Renata 24/07/2022
⭐⭐⭐⭐
Que livro! Que pequeno grande livro! Quanto mais penso sobre o que acabei de ler, mais aspectos interessantes consigo vislumbrar.
Este não é o seu lar é o livro de estreia de Natasha Brown, uma autora inglesa, originalmente formada em matemática, e que consegue sintetizar em seu texto temas como racismo, sexismo, dívida histórica dos países colonialistas, a manipulação da história e a tentativa de criar narrativas. E apesar do registro como ficção, nós nos deparamos com reflexões de temas muito concretos como o tokenismo e a solidão e estereotipização da pessoa negra, o ressentimento das pessoas brancas, a manutenção dos privilégios de uma classe que continua se beneficiando indefinidamente dos frutos do imperialismo, da escravidão e do racismo.
Discordo totalmente de uma expressão divulgada a propósito do livro, que diz que ele trata das "micro agressões" cotidianas da vida de uma mulher negra. Entendo que ao obrigar um sujeito a assentar sua vida em uma sociedade que te desumaniza, te persegue e objetifica, não podemos utilizar o termo "micro", não há nada de pequeno nestas ações que perpetradas continuamente contra um indivíduo pode mesmo levá-lo à decisão que a narradora da história chega.

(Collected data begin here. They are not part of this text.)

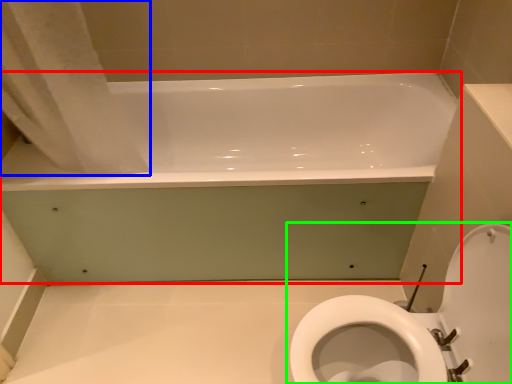
Question: Considering the real-world distances, which object is farthest from bathtub (highlighted by a red box)? shower curtain (highlighted by a blue box) or toilet (highlighted by a green box)?

Choices:
 (A) shower curtain
 (B) toilet

Answer: (B)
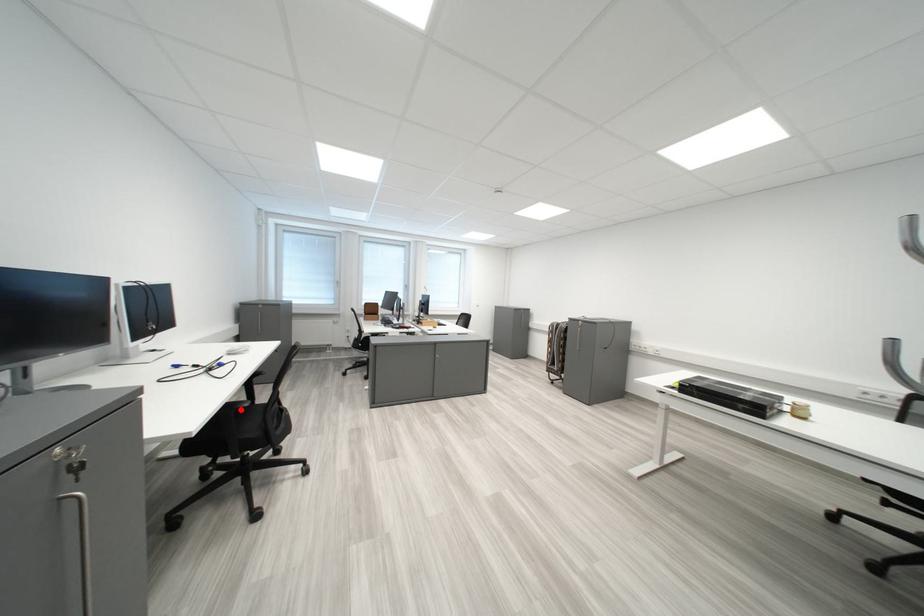
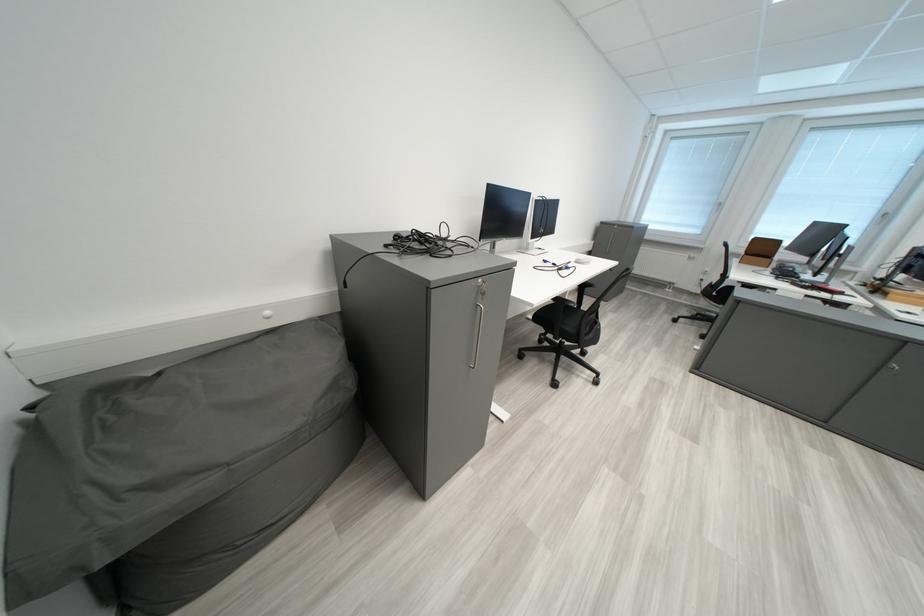
Find the pixel in the second image that matches the highlighted location in the first image.

(573, 302)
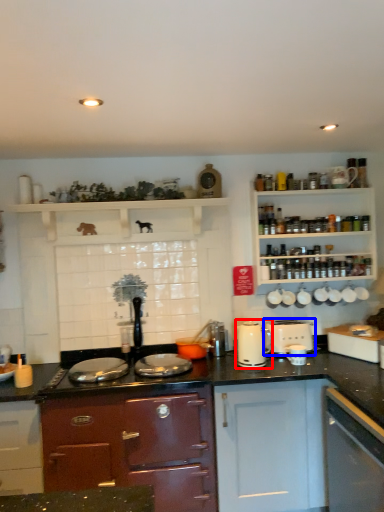
Question: Which object appears closest to the camera in this image, kitchen appliance (highlighted by a red box) or toaster (highlighted by a blue box)?

Choices:
 (A) kitchen appliance
 (B) toaster

Answer: (A)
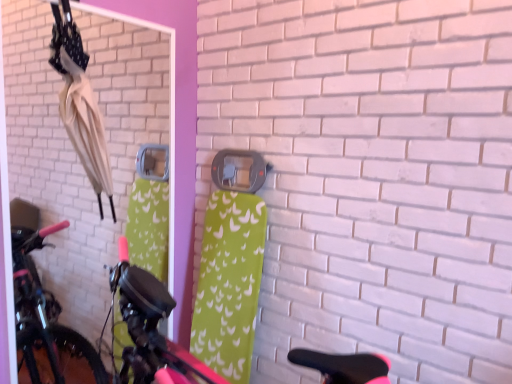
Describe the element at coordinates (80, 103) in the screenshot. Image resolution: width=512 pixels, height=384 pixels. I see `beige fabric umbrella at upper left` at that location.

The width and height of the screenshot is (512, 384). Identify the location of beige fabric umbrella at upper left. (80, 103).

The height and width of the screenshot is (384, 512). I want to click on beige fabric umbrella at upper left, so click(x=80, y=103).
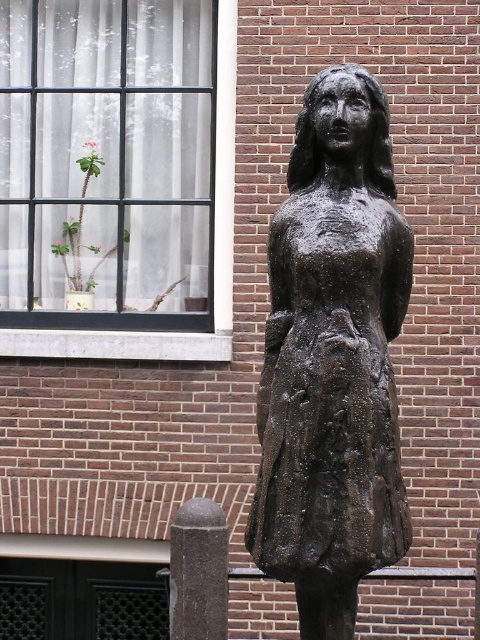
Does bronze statue at center have a lesser height compared to white sheer curtain at upper left?

No.

Does bronze statue at center appear under white sheer curtain at upper left?

Yes, bronze statue at center is below white sheer curtain at upper left.

Does point (380, 342) come behind point (86, 337)?

No, (380, 342) is in front of (86, 337).

This screenshot has width=480, height=640. In order to click on bronze statue at center in this screenshot , I will do `click(333, 358)`.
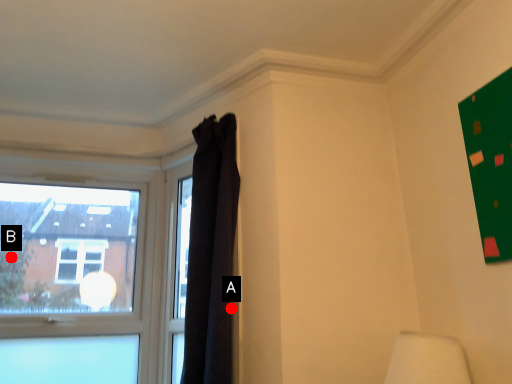
Question: Two points are circled on the image, labeled by A and B beside each circle. Which of the following is the farthest from the observer?

Choices:
 (A) A is further
 (B) B is further

Answer: (B)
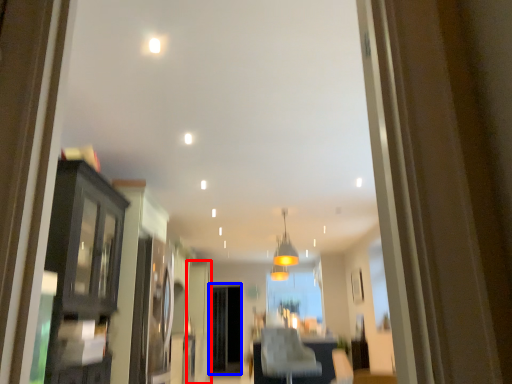
Question: Which of the following is the farthest to the observer, door (highlighted by a red box) or screen door (highlighted by a blue box)?

Choices:
 (A) door
 (B) screen door

Answer: (B)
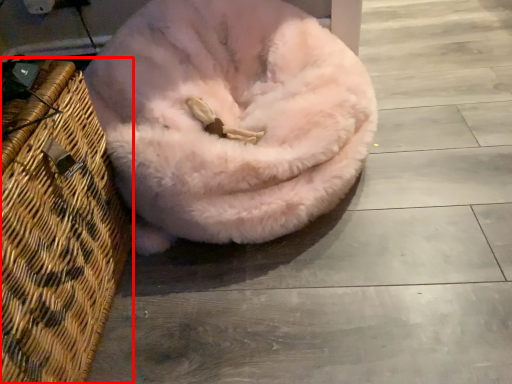
Question: From the image, what is the correct spatial relationship of basket (annotated by the red box) in relation to dog bed?

Choices:
 (A) right
 (B) left

Answer: (B)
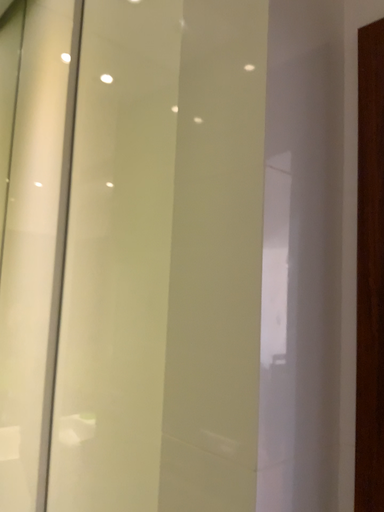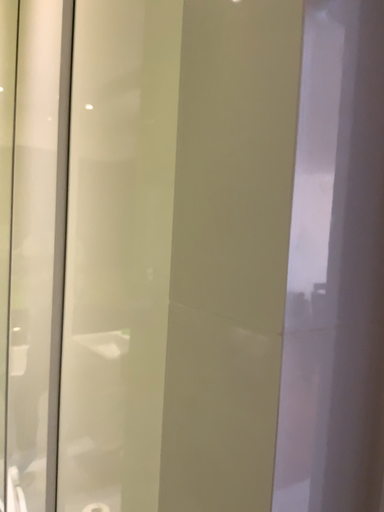
Question: How did the camera likely rotate when shooting the video?

Choices:
 (A) rotated downward
 (B) rotated upward

Answer: (A)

A perspectiva do texto é a de uma mulher negra, inglesa, de ascendência jamaicana, que a despeito de todas as dificuldades que todos conhecemos, consegue fazer "tudo certo" e ascender. Ascender socialmente? Não necessariamente. Aqui vemos uma diferenciação interessante, por que ela acaba de ser promovida no banco em que trabalha, ganha muito dinheiro com seu trabalho, mas nada disso é suficiente para de fato a integrar socialmente, para que seja considerada de fato pertencente àquela sociedade. É interessante notar que isso deve ser muito mais nítido na sociedade inglesa, com seu fetiche por suas tradições, reis e princesas, a oposição entre um indivíduo que ascende socialmente e aqueles a quem tudo esteve dado desde sempre, aquele dinheiro velho repassado geração após geração.
Esta mulher, que não recebe nome na história, o que convenhamos é sintomático, visto que se o nome próprio é aquilo que individualiza o sujeito, a negação de um nome é justamente o retrato de sua objetificação. Enfim, esta mulher, negra, bem sucedida profissionalmente, quando a conhecemos ela está atravessando um grande viés em sua vida, que é a descoberta de uma doença grave. Ainda que passando por um turbilhão, ela continua sua marcha, assim como foi ensinada desde sempre, cabeça baixa e seguindo em frente. Assim lida com a relação com o namorado, branco, e sua família, lida com o assédio no trabalho e com a toxicidade do mundo como um todo, mas este novo viés acaba se conformando em um dispositivo de liberdade, ainda que essencialmente trágico.
Se em algum momento de sua vida você esteve em lugares em que se perguntou "o que eu estou fazendo aqui?", você sabe do que este livro está falando.